__How to complete this task__.
If a line in the data below includes the string "weight", please return a copy of it.

__Supplied records__.
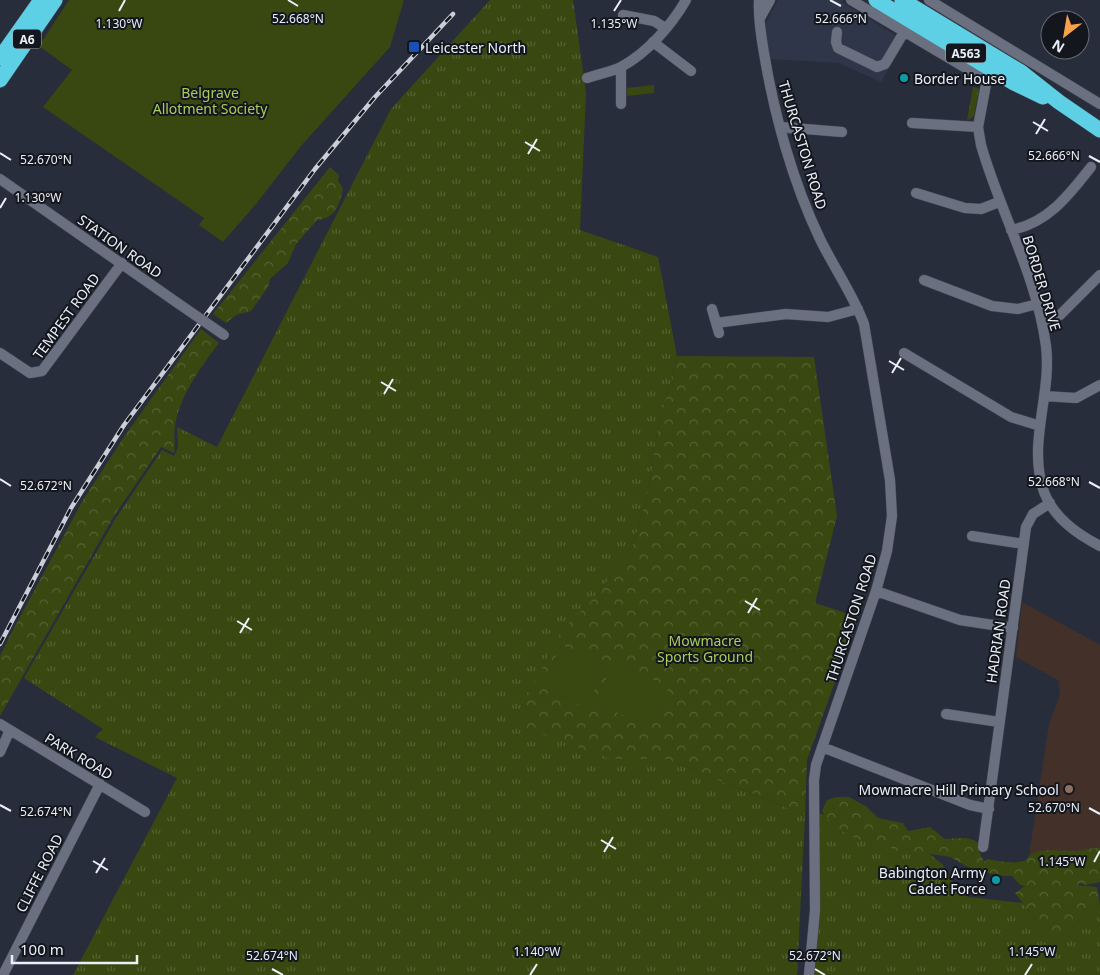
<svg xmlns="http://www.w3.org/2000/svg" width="1100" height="975" font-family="'Noto Sans',sans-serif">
<defs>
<pattern id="grass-tufts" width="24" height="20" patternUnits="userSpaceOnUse" patternTransform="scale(1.25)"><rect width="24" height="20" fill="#384810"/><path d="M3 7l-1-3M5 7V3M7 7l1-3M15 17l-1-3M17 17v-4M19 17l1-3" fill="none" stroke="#556334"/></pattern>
<pattern id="forest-crowns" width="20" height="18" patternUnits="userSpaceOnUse" patternTransform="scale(1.25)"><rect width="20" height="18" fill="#384810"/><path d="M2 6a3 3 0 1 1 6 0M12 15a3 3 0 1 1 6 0" fill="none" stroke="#556334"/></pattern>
</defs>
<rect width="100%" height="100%" fill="#282d3b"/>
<path fill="#2f3649" d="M778,0h65v3l62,38 -24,41 -42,-19 -69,-4 -6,-33z"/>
<path fill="#433029" d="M1022,602l78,43v209l-72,8 21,-138 11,-29 -2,-15 -42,-23z"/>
<path fill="url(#grass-tufts)" d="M490,0h83l13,93 -6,137 78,27 19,99 -20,77 -8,56 -16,56 -36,50 -35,36 48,128h55l140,56 -8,160h-724l104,-197 -82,-41 8,-8 -79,-51 92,-160 46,-68 12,6 4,-9 -1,-20 40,20 174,-338z
M973,87l6,2 -5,27 -7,5z
M819,813l63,24 33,5 28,23 15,27 11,5 54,6 28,35h7l42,-33v70h-287z"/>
<path fill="url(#forest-crowns)" d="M330,167l9,8 -1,6 5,7c-3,16 -8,31 -26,32l-21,24 -8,19 -18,16 -2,8 -17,24 -15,4 -10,8 -13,-9z
M201,329l18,14c-17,22 -40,54 -44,83 -2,9 1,18 -1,27l-13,-6 -47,69 -114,200v-60l12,-24 71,-132 43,-66z
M677,356l137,1 23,159 -22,87 43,14 -51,143 -2,55 -140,-56h-55l-85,-31 -1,-25 38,-73 35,-35 36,-50 16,-56 8,-56z
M836,797h13l18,10 11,11 25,5 5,8 22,-4 15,12c11,0 25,-4 34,5v7l5,11 3,-3c13,2 27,6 39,1 8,-15 37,-8 51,-9 8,0 14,-4 23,-3v34l-14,3 -5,-2 -4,2 20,2 3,18 -42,33h-7l-36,-45 10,-7 -5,-1 -8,-9c-10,1 -39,-6 -48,-11 -5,-3 -9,-6 -14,-8 -13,-3 -29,-4 -42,-3 -9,0 -14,-6 -22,-7 -22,-4 -52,-14 -64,-36l5,-11z"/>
<path fill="#384810" d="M69,0h335l-14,47 -89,99 -45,58 -33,38 -24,-17 5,-7 -161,-111 29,-37 -33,-24z
M654,85v8l-27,3v-8z
M561,645l45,21 -20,42 -44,-21z
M615,661l54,26 -19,41 -55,-26z"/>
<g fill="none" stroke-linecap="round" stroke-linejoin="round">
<defs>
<path id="street" d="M759,0c-1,17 2,36 5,53 10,61 29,130 56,186 14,29 33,55 44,85l26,156 2,36 -5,35 -11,40 -60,174 -2,15 1,130 -6,65
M851,0l135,80
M929,0l171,104
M623,15l31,6 11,7
M760,18l10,-18
M837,32l-1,10 2,6 39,19 8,-3 19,-32
M653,42l38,29
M990,63l-12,64 3,18c19,67 56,131 65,201 6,49 -19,98 -2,146 10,26 33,42 56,54
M621,67v37
M587,78c11,-4 24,-6 34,-11 26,-14 50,-41 65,-67
M912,123l66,4
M781,127l61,5
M0,179l179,125
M916,193l49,15 16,1 18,-7
M1011,230c37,-7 58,-35 80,-63
M924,280l68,26 26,3 19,-5
M712,309l7,24
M1042,321l18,-6 40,-40
M716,323l70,-9 42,3 30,-8
M0,353l30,20 12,-2 80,-108
M904,353l107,64 29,9
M1044,396l32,2 24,-13
M972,536l52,8
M876,591l84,29 53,8
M946,714l53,8
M0,724l145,88
M822,747l148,58 19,4
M0,752l10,-22
M983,847l43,-320 7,-13 17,-11
M3,975l97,-191"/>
<path id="highway" d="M876,0l138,83 29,14
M902,0l119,72 38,30 41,28
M0,58l41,-58
M0,80l55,-80"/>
</defs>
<use href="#street" stroke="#454955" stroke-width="11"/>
<use href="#highway" stroke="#454955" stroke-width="16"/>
<use href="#street" stroke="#6a707f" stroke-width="10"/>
<use href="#highway" stroke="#5dd0e5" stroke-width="15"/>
<defs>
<path id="rail" d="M0,644l71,-136 53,-83 191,-256 60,-72 78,-83"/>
</defs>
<use href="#rail" stroke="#caced8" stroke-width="4.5"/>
<use href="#rail" stroke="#13161c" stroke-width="2.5" stroke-dasharray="8" stroke-linecap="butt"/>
<defs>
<path id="street-bridge" d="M179,304l45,31"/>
</defs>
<use href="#street-bridge" stroke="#454955" stroke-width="11" stroke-linecap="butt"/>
<use href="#street-bridge" stroke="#6a707f" stroke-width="10"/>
</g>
<path fill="none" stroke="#ebeff8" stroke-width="2" d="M288,0l10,6M830,0l11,6M119,11l6,-11M614,11l7,-11M1033,122l15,9M1036,134l9,-15M525,142l15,9M0,153l11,7M528,154l9,-15M1089,156l11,6M0,208l6,-10M889,361l15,9M892,373l9,-15M381,382l15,9M384,394l9,-15M0,479l11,7M1089,482l11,6M745,601l15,9M748,613l9,-15M237,621l15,9M240,633l9,-15M0,805l11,6M1089,808l11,6M601,840l15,9M604,852l9,-15M93,861l15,9M1094,862l6,-11M96,873l9,-15M272,969l11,6M815,969l10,6M530,975l7,-11M1025,975l7,-11"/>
<rect fill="#1a4fb4" stroke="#13161c" stroke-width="2" x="408" y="41" width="12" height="12" rx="2.5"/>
<g fill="#0f9aa8" stroke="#13161c" stroke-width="2">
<circle cx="904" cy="78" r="5"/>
<circle cx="996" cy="880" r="5"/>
</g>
<circle fill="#8d6e63" stroke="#13161c" stroke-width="2" cx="1069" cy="789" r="5"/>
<g text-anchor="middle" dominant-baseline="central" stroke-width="4" stroke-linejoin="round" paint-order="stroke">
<g fill="#13161c" stroke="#aaaeb6" stroke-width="1">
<rect x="13" y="29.5" width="28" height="19" rx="4"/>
<rect x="946" y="43.5" width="40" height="19" rx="4"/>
</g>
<g font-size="12" font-weight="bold" fill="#ebeff8">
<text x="27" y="39">A6</text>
<text x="966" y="53">A563</text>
</g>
<g font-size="14" fill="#ebeff8" stroke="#13161c" text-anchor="start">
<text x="425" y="47">Leicester North</text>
<text x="914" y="78">Border House</text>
<text x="1059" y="789" text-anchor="end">Mowmacre Hill Primary School</text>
<text x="986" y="872" text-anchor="end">Babington Army<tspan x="986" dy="16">Cadet Force</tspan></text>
</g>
<g font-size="14" fill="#a9ce5b" stroke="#13161c">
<text x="210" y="92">Belgrave<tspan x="210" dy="16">Allotment Society</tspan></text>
<text x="705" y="640">Mowmacre<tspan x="705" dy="16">Sports Ground</tspan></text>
</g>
<g font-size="14" fill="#ebeff8" stroke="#13161c">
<text transform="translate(803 145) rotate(73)">THURCASTON ROAD</text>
<text transform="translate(120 246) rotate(35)">STATION ROAD</text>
<text transform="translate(1042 283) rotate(73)">BORDER DRIVE</text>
<text transform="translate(66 316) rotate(-54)">TEMPEST ROAD</text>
<text transform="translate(851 618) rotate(-72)">THURCASTON ROAD</text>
<text transform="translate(998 631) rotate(-82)">HADRIAN ROAD</text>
<text transform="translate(79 756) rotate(31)">PARK ROAD</text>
<text transform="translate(39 873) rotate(-63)">CLIFFE ROAD</text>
</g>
</g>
<g font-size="12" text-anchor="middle" fill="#ebeff8" stroke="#13161c" stroke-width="4" stroke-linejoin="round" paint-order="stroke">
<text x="841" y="23">52.666°N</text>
<text x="298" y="23">52.668°N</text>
<text x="119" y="28">1.130°W</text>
<text x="614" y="28">1.135°W</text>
<text x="1054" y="160">52.666°N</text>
<text x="46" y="164">52.670°N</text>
<text x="38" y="202">1.130°W</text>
<text x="1054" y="486">52.668°N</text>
<text x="46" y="490">52.672°N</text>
<text x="1054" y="812">52.670°N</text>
<text x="46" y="816">52.674°N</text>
<text x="1062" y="866">1.145°W</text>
<text x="537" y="956">1.140°W</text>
<text x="1032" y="956">1.145°W</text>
<text x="272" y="960">52.674°N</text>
<text x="815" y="960">52.672°N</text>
</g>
<g transform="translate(1065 35) rotate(211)"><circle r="24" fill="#13161c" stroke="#696d74"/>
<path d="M0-4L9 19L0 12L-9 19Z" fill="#f8a14b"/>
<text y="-8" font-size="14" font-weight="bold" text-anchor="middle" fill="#ebeff8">N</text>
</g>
<path d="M12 955v8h125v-8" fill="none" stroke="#ebeff8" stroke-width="2.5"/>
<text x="20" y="955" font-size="15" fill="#ebeff8" stroke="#13161c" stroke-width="4" paint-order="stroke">100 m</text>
</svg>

__Answer for the task__.
<g font-size="12" font-weight="bold" fill="#ebeff8">
<text y="-8" font-size="14" font-weight="bold" text-anchor="middle" fill="#ebeff8">N</text>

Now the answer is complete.